What this task involves
Rewrite the material below with every "common name" changed to "vernacular name", leaving everything else untouched.

Entries shown

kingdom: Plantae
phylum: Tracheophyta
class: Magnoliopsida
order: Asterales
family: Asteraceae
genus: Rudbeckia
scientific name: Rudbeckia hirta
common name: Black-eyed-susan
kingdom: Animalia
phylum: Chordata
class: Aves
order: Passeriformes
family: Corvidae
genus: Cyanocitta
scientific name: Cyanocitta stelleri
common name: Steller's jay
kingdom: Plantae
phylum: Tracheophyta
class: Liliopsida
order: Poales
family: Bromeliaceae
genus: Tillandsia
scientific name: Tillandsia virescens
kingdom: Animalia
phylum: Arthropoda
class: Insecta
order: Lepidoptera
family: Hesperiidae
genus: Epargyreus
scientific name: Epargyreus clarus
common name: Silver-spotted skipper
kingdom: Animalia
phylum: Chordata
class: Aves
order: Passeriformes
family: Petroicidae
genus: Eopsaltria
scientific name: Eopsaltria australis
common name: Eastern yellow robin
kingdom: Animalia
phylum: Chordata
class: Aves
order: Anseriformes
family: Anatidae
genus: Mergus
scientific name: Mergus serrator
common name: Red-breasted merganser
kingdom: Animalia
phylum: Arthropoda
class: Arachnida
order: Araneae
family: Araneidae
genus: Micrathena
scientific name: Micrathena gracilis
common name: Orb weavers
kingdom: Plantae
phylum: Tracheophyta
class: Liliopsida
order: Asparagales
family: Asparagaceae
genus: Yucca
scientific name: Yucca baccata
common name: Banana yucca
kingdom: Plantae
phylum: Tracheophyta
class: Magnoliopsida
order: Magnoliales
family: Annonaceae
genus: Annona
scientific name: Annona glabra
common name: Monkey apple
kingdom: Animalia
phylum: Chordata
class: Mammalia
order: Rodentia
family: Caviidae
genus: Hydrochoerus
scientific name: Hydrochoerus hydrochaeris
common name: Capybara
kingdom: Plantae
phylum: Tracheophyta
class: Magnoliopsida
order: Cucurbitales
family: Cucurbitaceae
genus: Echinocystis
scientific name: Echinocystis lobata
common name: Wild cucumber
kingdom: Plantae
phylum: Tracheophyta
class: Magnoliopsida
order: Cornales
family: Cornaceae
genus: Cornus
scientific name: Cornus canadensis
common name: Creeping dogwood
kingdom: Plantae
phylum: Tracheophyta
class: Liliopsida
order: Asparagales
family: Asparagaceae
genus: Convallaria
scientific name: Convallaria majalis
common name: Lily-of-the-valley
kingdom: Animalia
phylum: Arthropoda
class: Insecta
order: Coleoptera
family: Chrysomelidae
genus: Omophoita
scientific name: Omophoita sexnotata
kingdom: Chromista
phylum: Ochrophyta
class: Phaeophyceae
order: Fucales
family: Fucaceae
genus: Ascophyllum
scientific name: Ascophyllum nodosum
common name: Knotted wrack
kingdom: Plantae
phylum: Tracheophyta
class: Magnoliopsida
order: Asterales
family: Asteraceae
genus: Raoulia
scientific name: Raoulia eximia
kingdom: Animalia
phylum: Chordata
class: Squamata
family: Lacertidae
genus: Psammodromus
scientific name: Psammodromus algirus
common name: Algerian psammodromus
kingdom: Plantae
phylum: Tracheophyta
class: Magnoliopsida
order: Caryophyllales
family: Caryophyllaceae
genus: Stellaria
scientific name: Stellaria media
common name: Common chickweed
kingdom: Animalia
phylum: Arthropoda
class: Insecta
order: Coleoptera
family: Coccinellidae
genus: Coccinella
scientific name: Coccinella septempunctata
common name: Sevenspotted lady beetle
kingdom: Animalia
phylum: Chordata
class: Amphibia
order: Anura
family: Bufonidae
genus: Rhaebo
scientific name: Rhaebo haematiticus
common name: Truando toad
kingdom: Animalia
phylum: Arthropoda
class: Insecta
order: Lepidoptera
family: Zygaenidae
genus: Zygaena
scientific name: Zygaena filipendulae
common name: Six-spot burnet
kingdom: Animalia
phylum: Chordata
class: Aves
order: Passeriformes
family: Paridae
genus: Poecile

Exercise result
kingdom: Plantae
phylum: Tracheophyta
class: Magnoliopsida
order: Asterales
family: Asteraceae
genus: Rudbeckia
scientific name: Rudbeckia hirta
vernacular name: Black-eyed-susan
kingdom: Animalia
phylum: Chordata
class: Aves
order: Passeriformes
family: Corvidae
genus: Cyanocitta
scientific name: Cyanocitta stelleri
vernacular name: Steller's jay
kingdom: Plantae
phylum: Tracheophyta
class: Liliopsida
order: Poales
family: Bromeliaceae
genus: Tillandsia
scientific name: Tillandsia virescens
kingdom: Animalia
phylum: Arthropoda
class: Insecta
order: Lepidoptera
family: Hesperiidae
genus: Epargyreus
scientific name: Epargyreus clarus
vernacular name: Silver-spotted skipper
kingdom: Animalia
phylum: Chordata
class: Aves
order: Passeriformes
family: Petroicidae
genus: Eopsaltria
scientific name: Eopsaltria australis
vernacular name: Eastern yellow robin
kingdom: Animalia
phylum: Chordata
class: Aves
order: Anseriformes
family: Anatidae
genus: Mergus
scientific name: Mergus serrator
vernacular name: Red-breasted merganser
kingdom: Animalia
phylum: Arthropoda
class: Arachnida
order: Araneae
family: Araneidae
genus: Micrathena
scientific name: Micrathena gracilis
vernacular name: Orb weavers
kingdom: Plantae
phylum: Tracheophyta
class: Liliopsida
order: Asparagales
family: Asparagaceae
genus: Yucca
scientific name: Yucca baccata
vernacular name: Banana yucca
kingdom: Plantae
phylum: Tracheophyta
class: Magnoliopsida
order: Magnoliales
family: Annonaceae
genus: Annona
scientific name: Annona glabra
vernacular name: Monkey apple
kingdom: Animalia
phylum: Chordata
class: Mammalia
order: Rodentia
family: Caviidae
genus: Hydrochoerus
scientific name: Hydrochoerus hydrochaeris
vernacular name: Capybara
kingdom: Plantae
phylum: Tracheophyta
class: Magnoliopsida
order: Cucurbitales
family: Cucurbitaceae
genus: Echinocystis
scientific name: Echinocystis lobata
vernacular name: Wild cucumber
kingdom: Plantae
phylum: Tracheophyta
class: Magnoliopsida
order: Cornales
family: Cornaceae
genus: Cornus
scientific name: Cornus canadensis
vernacular name: Creeping dogwood
kingdom: Plantae
phylum: Tracheophyta
class: Liliopsida
order: Asparagales
family: Asparagaceae
genus: Convallaria
scientific name: Convallaria majalis
vernacular name: Lily-of-the-valley
kingdom: Animalia
phylum: Arthropoda
class: Insecta
order: Coleoptera
family: Chrysomelidae
genus: Omophoita
scientific name: Omophoita sexnotata
kingdom: Chromista
phylum: Ochrophyta
class: Phaeophyceae
order: Fucales
family: Fucaceae
genus: Ascophyllum
scientific name: Ascophyllum nodosum
vernacular name: Knotted wrack
kingdom: Plantae
phylum: Tracheophyta
class: Magnoliopsida
order: Asterales
family: Asteraceae
genus: Raoulia
scientific name: Raoulia eximia
kingdom: Animalia
phylum: Chordata
class: Squamata
family: Lacertidae
genus: Psammodromus
scientific name: Psammodromus algirus
vernacular name: Algerian psammodromus
kingdom: Plantae
phylum: Tracheophyta
class: Magnoliopsida
order: Caryophyllales
family: Caryophyllaceae
genus: Stellaria
scientific name: Stellaria media
vernacular name: Common chickweed
kingdom: Animalia
phylum: Arthropoda
class: Insecta
order: Coleoptera
family: Coccinellidae
genus: Coccinella
scientific name: Coccinella septempunctata
vernacular name: Sevenspotted lady beetle
kingdom: Animalia
phylum: Chordata
class: Amphibia
order: Anura
family: Bufonidae
genus: Rhaebo
scientific name: Rhaebo haematiticus
vernacular name: Truando toad
kingdom: Animalia
phylum: Arthropoda
class: Insecta
order: Lepidoptera
family: Zygaenidae
genus: Zygaena
scientific name: Zygaena filipendulae
vernacular name: Six-spot burnet
kingdom: Animalia
phylum: Chordata
class: Aves
order: Passeriformes
family: Paridae
genus: Poecile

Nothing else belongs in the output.